In the 1991 essay Film Bodies: Gender, Genre, Excess Linda Williams coined the term ‘body genres’ to describe those examples of cinema where the sensational excesses of the text are played out in (and on) the body of the audience. Williams identifies the three body genres as melodrama, horror and porn respectively. In this paper I explore examples of contemporary gay pornographic texts where hyrbidised versions of these so called body genres emerge and attempt to account for this phenomenon.
In particular the paper focuses on the output of the website straighthell.net a controversial site not accessible in the UK which specialises in narratives featuring the abduction and sexual abuse of supposedly heterosexual men by a group of homosexual attackers. Whilst group sex and/or abuse scenarios are a standard feature of the repertoire of sexual scenarios that porn (both gay and straight) represents, straighthell is notable for its self-conscious referencing of horror cinema (and the video nasty in particular) and for the studied realism of the performances of both the abductors and abductees. This often makes for uncomfortable and disturbing viewing experiences. In videos where the homophobic skinhead or the conceited estate agent are sexually assaulted, the theme of retribution is often used as a key to the motivation for the events that take place and key to the eroticisation of the scenes of torture and sexual degradation that ensue.

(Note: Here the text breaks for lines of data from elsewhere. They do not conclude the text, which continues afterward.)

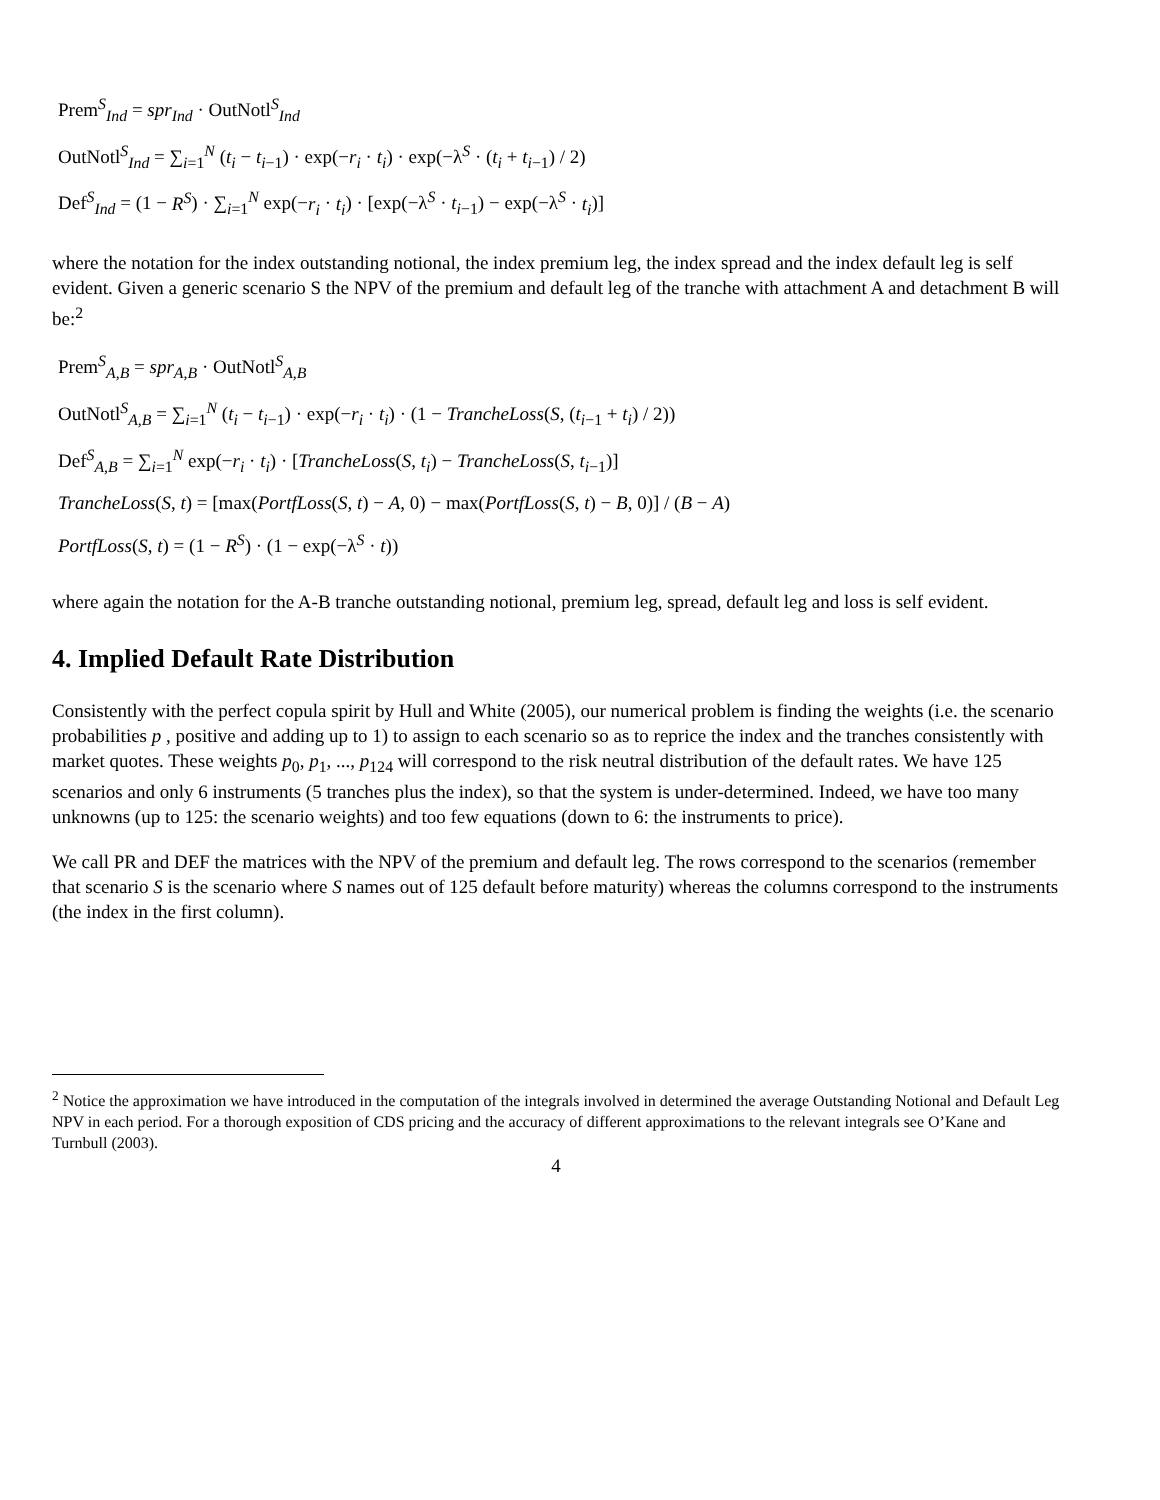Prem<sup>S</sup><sub>Ind</sub> = spr<sub>Ind</sub> · OutNotl<sup>S</sup><sub>Ind</sub>
OutNotl<sup>S</sup><sub>Ind</sub> = ∑<sub>i=1</sub><sup>N</sup> (t<sub>i</sub> − t<sub>i−1</sub>) · exp(−r<sub>i</sub> · t<sub>i</sub>) · exp(−λ<sup>S</sup> · (t<sub>i</sub> + t<sub>i−1</sub>) / 2)
Def<sup>S</sup><sub>Ind</sub> = (1 − R<sup>S</sup>) · ∑<sub>i=1</sub><sup>N</sup> exp(−r<sub>i</sub> · t<sub>i</sub>) · [exp(−λ<sup>S</sup> · t<sub>i−1</sub>) − exp(−λ<sup>S</sup> · t<sub>i</sub>)]
where the notation for the index outstanding notional, the index premium leg, the index spread and the index default leg is self evident. Given a generic scenario S the NPV of the premium and default leg of the tranche with attachment A and detachment B will be:<sup>2</sup>
Prem<sup>S</sup><sub>A,B</sub> = spr<sub>A,B</sub> · OutNotl<sup>S</sup><sub>A,B</sub>
OutNotl<sup>S</sup><sub>A,B</sub> = ∑<sub>i=1</sub><sup>N</sup> (t<sub>i</sub> − t<sub>i−1</sub>) · exp(−r<sub>i</sub> · t<sub>i</sub>) · (1 − TrancheLoss(S, (t<sub>i−1</sub> + t<sub>i</sub>) / 2))
Def<sup>S</sup><sub>A,B</sub> = ∑<sub>i=1</sub><sup>N</sup> exp(−r<sub>i</sub> · t<sub>i</sub>) · [TrancheLoss(S, t<sub>i</sub>) − TrancheLoss(S, t<sub>i−1</sub>)]
TrancheLoss(S, t) = [max(PortfLoss(S, t) − A, 0) − max(PortfLoss(S, t) − B, 0)] / (B − A)
PortfLoss(S, t) = (1 − R<sup>S</sup>) · (1 − exp(−λ<sup>S</sup> · t))
where again the notation for the A-B tranche outstanding notional, premium leg, spread, default leg and loss is self evident.
4. Implied Default Rate Distribution
Consistently with the perfect copula spirit by Hull and White (2005), our numerical problem is finding the weights (i.e. the scenario probabilities p , positive and adding up to 1) to assign to each scenario so as to reprice the index and the tranches consistently with market quotes. These weights p<sub>0</sub>, p<sub>1</sub>, ..., p<sub>124</sub> will correspond to the risk neutral distribution of the default rates. We have 125 scenarios and only 6 instruments (5 tranches plus the index), so that the system is under-determined. Indeed, we have too many unknowns (up to 125: the scenario weights) and too few equations (down to 6: the instruments to price).
We call PR and DEF the matrices with the NPV of the premium and default leg. The rows correspond to the scenarios (remember that scenario S is the scenario where S names out of 125 default before maturity) whereas the columns correspond to the instruments (the index in the first column).
<sup>2</sup> Notice the approximation we have introduced in the computation of the integrals involved in determined the average Outstanding Notional and Default Leg NPV in each period. For a thorough exposition of CDS pricing and the accuracy of different approximations to the relevant integrals see O’Kane and Turnbull (2003).
4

The paper discusses these texts as a specifically British form of gay pornography that eroticises the distinctive signs of class that remain a feature of the iconography of British gay porn. The paper explores the extent to which the ritualised sexual humiliations of examples of patriarchal masculinity that these texts represent can be regarded as progressively queer or as reinforcing stereotypes of the predatory and potentially murderous gay male.